Retailers need to move away from an obsession with sourcing costs and focus instead on reinventing their operating model to unlock trapped value in their supply chains.
Market price pressures, rising labour costs and increasing requirements for reactivity and speed are the top three concerns for sourcing executives, according to research by Kurt Salmon, part of Accenture Strategy, titled, ‘From Cost Focus to True Value Creation – on the Road to Analytical Sourcing & Supply Chain.’
“Global increases of cost for apparel and footwear production have steadily continued during the last two years,” the consultancy explains. “Sourcing markets with stable costs are rare, while the vast majority showed strong to very strong increases in production costs. This does not only affect China, which has already been on a strong upward trend for many years, but also many of the typical low-cost sourcing destinations in South East Asia like Bangladesh, Pakistan and Indonesia.”
Recent cost increases have been driven by both rising labour costs and strengthening local currencies in sourcing markets versus the US dollar and the euro. And higher labour costs are being driven by rising minimum wages in developing markets and stronger competition for skilled factory workers, especially in China.
Consequently, brands and retailers are continuing to search for alternatives in their global sourcing portfolios, shifting production to capitalise on more cost-effective markets.
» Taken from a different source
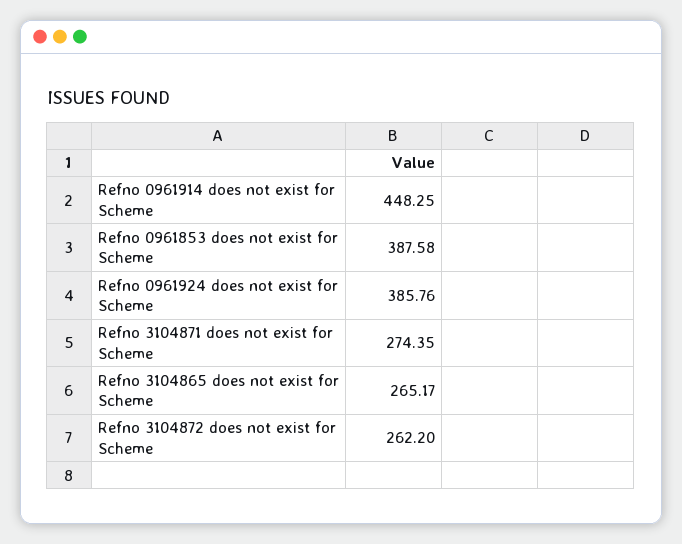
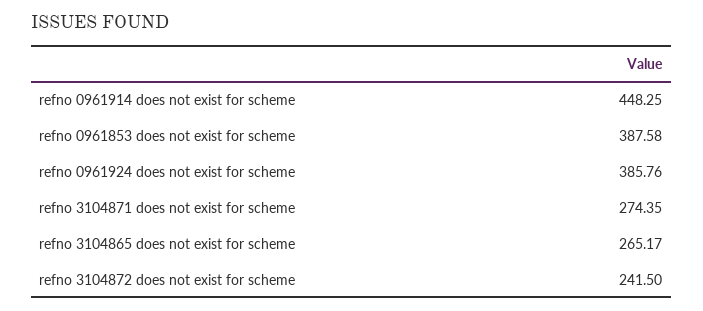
Refno 3104872 does not exist for Scheme: 262.2 -> 241.5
They are, however, only chasing a temporary fix to a much bigger problem as costs continue to rise in the majority of sourcing regions.
An item sold for US$100 at retail, for example, will comprise $20 of cost of goods sold (COGS), which contains labour costs of $6-10. A 10% reduction in labour costs has only a limited impact of $0.60-$1, equalling less than 1 percentage point in gross margin improvement, the report shows.
Instead, it suggests retailers move away from a sourcing cost obsession and focus on reinventing their operating model to unlock trapped value in their supply chains.
“While [moving sourcing] is easing the pressure on the cost side, in the short term it is adding clear risk on flexibility and operational performance as well as product quality and corporate social responsibility. In addition, capabilities and capacities for selected product groups are not available in the same breadth and quality, limiting the opportunity for larger shifts of volume especially of products on higher price points and with more sophisticated technical requirements.”
While shifting volumes to lower cost countries might appear to be a way out of the gross margin trap, the report points out that its true effects are limited.
“There are much more powerful levers suited to build a truly differentiating answer from the product development and sourcing side for the current market challenges many brands and retailers are facing,” Kurt Salmon says.
The report suggests a closer alignment between product developer and supplier can play a significant role in unlocking margin potential by providing “true consumer value and brand differentiation with regard to product innovation, time to market, reliability and execution excellence, as well as superior technical capabilities and quality.”
Product innovation: The key enabler for differentiation in a competitive environment. Access to deep technical expertise and unique handwriting of product groups that are critical for brand building as well as curated supplier portfolios with the true ability to drive innovation, evolve to an indispensable asset to drive top line as well as markdown and margin performance.
Time to market: This requires being closer to consumer needs with critical seasonal milestones on concept, design and development for adoption of trend impulses as well as buying decisions to ensure market right products and quantities. Sourcing plays a critical role in enabling differentiated seasonal calendars based on individual product needs and a balanced mix of near shore and far east sourcing destinations.
Demand and supply responsiveness: A significant part of end-of-season stock and related markdowns stems from buying and production volumes being insufficiently aligned with actual consumer demand on the shop floor and online during the full price selling period. The main objective is to act vertical while typically not owning the different stages of the value chain down to production.
Reliability and execution excellence: A delivery delay of one or two weeks will diminish sell-through performance if the overall planned lifecycle is only eight weeks. A reliable collaboration on both brand and supplier side will significantly increase importance and clearly dominate compared to short term FOB cost advantages.
Product quality and sustainability: Social and environmental responsibility in production cannot be de-prioritised versus cost anymore without risking the future of any apparel company. Returns from mismatch of expectations with regard to quality, size and fit are a significant cost position, which is difficult to effectively avoid without aiming for the root causes.
The value chain
In re-shaping the fashion value chain, Kurt Salmon says technology will be the key enabler to unlocking trapped value. Digital technologies will enable better collaboration, visibility and control across the entire value chain, which in turn will improve product innovation, time to market, reliability, execution and quality.
And data analytics is helping retailers to improve sell-through performance, markdowns, and gross margins, while the adoption of cut and sew robots is increasing as a means of improving efficiency and ultimately cutting cost.
“Taking such a consequent value driven product development and sourcing approach is a powerful lever to drive consumer benefit and at the same time realise significant improvements with regard to sell-through performance, stock turns, markdown, and gross margin,” Kurt Salmon says.
“The benefits are by far outperforming potential short-term gains from moving to the “even cheaper” place in the global sourcing landscape. And most importantly this does not just apply to premium/ luxury brands, but also to mid-market and even value players.”